(WRITTEN INSTRUCTION)
How many lines in the data contain the string "common", with case counting? Reply with only the number.
--- START THE DATA ---
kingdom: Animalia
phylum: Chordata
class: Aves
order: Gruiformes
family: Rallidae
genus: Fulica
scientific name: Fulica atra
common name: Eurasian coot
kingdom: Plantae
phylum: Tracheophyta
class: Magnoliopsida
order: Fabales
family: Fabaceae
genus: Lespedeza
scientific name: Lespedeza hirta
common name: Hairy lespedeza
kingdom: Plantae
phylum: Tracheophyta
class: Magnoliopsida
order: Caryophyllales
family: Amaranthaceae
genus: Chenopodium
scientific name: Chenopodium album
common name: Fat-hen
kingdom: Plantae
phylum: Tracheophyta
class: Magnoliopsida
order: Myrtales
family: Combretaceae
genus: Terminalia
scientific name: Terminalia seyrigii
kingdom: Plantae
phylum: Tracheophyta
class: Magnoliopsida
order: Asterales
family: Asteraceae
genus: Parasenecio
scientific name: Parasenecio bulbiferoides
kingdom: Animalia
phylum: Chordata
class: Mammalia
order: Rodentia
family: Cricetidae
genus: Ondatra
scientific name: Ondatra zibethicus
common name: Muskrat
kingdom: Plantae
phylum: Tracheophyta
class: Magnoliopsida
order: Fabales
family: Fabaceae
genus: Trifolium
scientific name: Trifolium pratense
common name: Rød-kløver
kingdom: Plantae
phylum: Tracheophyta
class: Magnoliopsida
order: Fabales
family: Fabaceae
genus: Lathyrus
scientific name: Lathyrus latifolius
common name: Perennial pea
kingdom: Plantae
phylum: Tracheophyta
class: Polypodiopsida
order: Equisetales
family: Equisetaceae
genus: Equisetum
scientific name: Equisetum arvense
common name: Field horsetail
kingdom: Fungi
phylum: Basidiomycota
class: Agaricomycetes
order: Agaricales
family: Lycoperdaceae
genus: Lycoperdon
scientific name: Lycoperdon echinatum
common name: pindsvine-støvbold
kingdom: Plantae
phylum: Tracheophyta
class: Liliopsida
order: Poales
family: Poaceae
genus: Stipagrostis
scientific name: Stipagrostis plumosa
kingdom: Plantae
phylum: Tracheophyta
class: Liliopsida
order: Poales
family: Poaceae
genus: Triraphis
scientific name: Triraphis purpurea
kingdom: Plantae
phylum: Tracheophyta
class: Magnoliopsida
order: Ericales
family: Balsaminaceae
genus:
--- END THE DATA ---
(WRITTEN SOLUTION)
8